**Extract to read:**
------------------------------

Archive for the 'online marketing' Category

Managing a multi-vendor e-commerce project

(This is a piece I wrote for the retail solutions conference guide.)


If you’re a retailer or a consultant involved in choosing an e-commerce solution, the approach you take, and in particular where to start the process, is critical. You might start with a decision on the underlying application server (Microsoft or Java, for example). Some look for something that fits well with a system they already have (like their ERP or warehouse management system), or with a “must-have” application or consumer offering, like facet-based navigation. Others start from the ownership or implementation model: are you looking for a hosted solution or something you can host and support yourself? Perhaps you would like your own unique instance of the application you can adapt totally to your needs? Do you need to be live in 12 weeks, or will you be doing a detailed analysis and customisation project? Subjective feel about fit with the vendor or vendors often carries a lot of weight, and budget is always a deciding factor.

In practice, many people come out of this process with a solution that is quite complex: the level of flexibility and integration offered by many products today, and the long lists of existing integrations seen in so many vendor presentations make choosing a hybrid solution a normal outcome. This raises some difficulties that must be considered when choosing the partner or partners who will deliver the project, but it also raises some real issues about the nature of the solution for the people who have to operate it once it is live.

------------------------------

**Data block:**

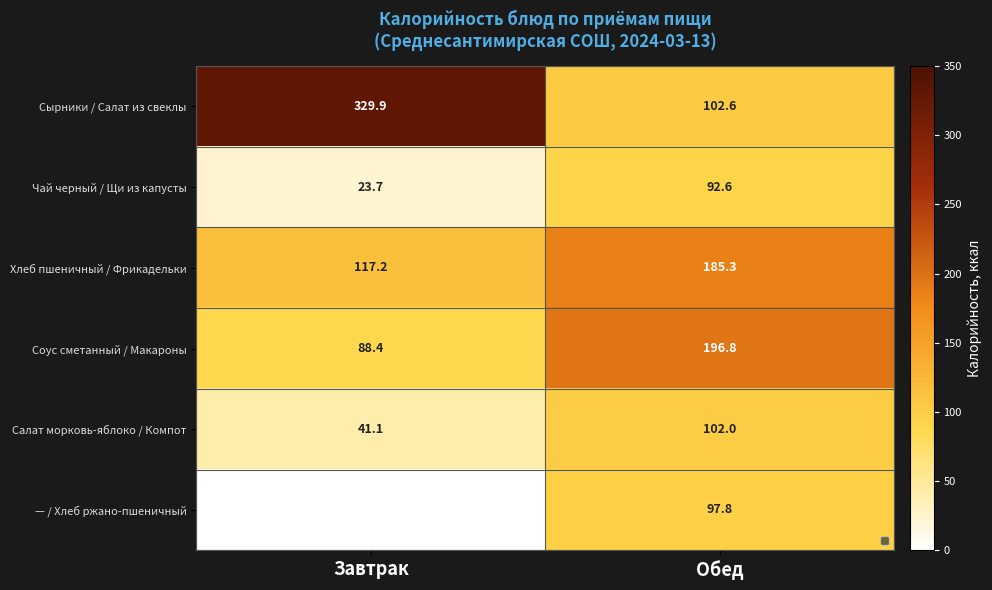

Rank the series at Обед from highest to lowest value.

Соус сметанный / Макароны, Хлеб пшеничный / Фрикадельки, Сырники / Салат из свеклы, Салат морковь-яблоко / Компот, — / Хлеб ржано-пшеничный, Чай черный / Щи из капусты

------------------------------

**Task details:** In the piece on managing a multi-vendor e-commerce project, what is always a deciding factor when choosing a solution?

**Written solution:** Budget.